=== Exercise ===
Format every line of the records below as a Markdown table with two columns, Row and Line. Number the rows in order and leave out the blank lines.

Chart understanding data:
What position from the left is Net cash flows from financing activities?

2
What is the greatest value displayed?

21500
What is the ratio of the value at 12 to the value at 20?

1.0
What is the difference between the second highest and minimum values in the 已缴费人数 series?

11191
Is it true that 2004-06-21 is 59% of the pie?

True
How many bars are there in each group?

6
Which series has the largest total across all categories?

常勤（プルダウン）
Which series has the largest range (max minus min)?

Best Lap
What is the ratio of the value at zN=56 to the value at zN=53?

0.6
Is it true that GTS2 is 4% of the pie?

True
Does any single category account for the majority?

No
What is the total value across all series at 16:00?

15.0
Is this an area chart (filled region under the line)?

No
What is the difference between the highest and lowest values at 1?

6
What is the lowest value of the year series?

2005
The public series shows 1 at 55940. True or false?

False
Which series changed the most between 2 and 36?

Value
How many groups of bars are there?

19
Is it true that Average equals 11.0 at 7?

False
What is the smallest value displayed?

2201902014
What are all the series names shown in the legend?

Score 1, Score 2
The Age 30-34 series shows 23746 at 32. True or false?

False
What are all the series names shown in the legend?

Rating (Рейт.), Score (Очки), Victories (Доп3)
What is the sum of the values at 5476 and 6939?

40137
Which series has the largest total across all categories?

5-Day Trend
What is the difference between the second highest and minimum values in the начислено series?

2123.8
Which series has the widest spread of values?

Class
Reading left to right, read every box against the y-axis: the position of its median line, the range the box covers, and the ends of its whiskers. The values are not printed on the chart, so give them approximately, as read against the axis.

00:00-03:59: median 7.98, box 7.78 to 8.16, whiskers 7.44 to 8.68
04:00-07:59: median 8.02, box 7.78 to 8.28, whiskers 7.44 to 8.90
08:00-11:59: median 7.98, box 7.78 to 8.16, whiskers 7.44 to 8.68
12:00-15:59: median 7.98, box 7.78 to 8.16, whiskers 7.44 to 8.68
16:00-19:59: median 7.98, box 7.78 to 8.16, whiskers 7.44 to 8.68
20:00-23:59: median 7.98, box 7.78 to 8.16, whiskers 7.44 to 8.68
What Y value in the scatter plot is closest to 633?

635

=== Written solution ===
| Row | Line |
|---|---|
| 1 | What position from the left is Net cash flows from financing activities? |
| 2 | 2 |
| 3 | What is the greatest value displayed? |
| 4 | 21500 |
| 5 | What is the ratio of the value at 12 to the value at 20? |
| 6 | 1.0 |
| 7 | What is the difference between the second highest and minimum values in the 已缴费人数 series? |
| 8 | 11191 |
| 9 | Is it true that 2004-06-21 is 59% of the pie? |
| 10 | True |
| 11 | How many bars are there in each group? |
| 12 | 6 |
| 13 | Which series has the largest total across all categories? |
| 14 | 常勤（プルダウン） |
| 15 | Which series has the largest range (max minus min)? |
| 16 | Best Lap |
| 17 | What is the ratio of the value at zN=56 to the value at zN=53? |
| 18 | 0.6 |
| 19 | Is it true that GTS2 is 4% of the pie? |
| 20 | True |
| 21 | Does any single category account for the majority? |
| 22 | No |
| 23 | What is the total value across all series at 16:00? |
| 24 | 15.0 |
| 25 | Is this an area chart (filled region under the line)? |
| 26 | No |
| 27 | What is the difference between the highest and lowest values at 1? |
| 28 | 6 |
| 29 | What is the lowest value of the year series? |
| 30 | 2005 |
| 31 | The public series shows 1 at 55940. True or false? |
| 32 | False |
| 33 | Which series changed the most between 2 and 36? |
| 34 | Value |
| 35 | How many groups of bars are there? |
| 36 | 19 |
| 37 | Is it true that Average equals 11.0 at 7? |
| 38 | False |
| 39 | What is the smallest value displayed? |
| 40 | 2201902014 |
| 41 | What are all the series names shown in the legend? |
| 42 | Score 1, Score 2 |
| 43 | The Age 30-34 series shows 23746 at 32. True or false? |
| 44 | False |
| 45 | What are all the series names shown in the legend? |
| 46 | Rating (Рейт.), Score (Очки), Victories (Доп3) |
| 47 | What is the sum of the values at 5476 and 6939? |
| 48 | 40137 |
| 49 | Which series has the largest total across all categories? |
| 50 | 5-Day Trend |
| 51 | What is the difference between the second highest and minimum values in the начислено series? |
| 52 | 2123.8 |
| 53 | Which series has the widest spread of values? |
| 54 | Class |
| 55 | Reading left to right, read every box against the y-axis: the position of its median line, the range the box covers, and the ends of its whiskers. The values are not printed on the chart, so give them approximately, as read against the axis. |
| 56 | 00:00-03:59: median 7.98, box 7.78 to 8.16, whiskers 7.44 to 8.68 |
| 57 | 04:00-07:59: median 8.02, box 7.78 to 8.28, whiskers 7.44 to 8.90 |
| 58 | 08:00-11:59: median 7.98, box 7.78 to 8.16, whiskers 7.44 to 8.68 |
| 59 | 12:00-15:59: median 7.98, box 7.78 to 8.16, whiskers 7.44 to 8.68 |
| 60 | 16:00-19:59: median 7.98, box 7.78 to 8.16, whiskers 7.44 to 8.68 |
| 61 | 20:00-23:59: median 7.98, box 7.78 to 8.16, whiskers 7.44 to 8.68 |
| 62 | What Y value in the scatter plot is closest to 633? |
| 63 | 635 |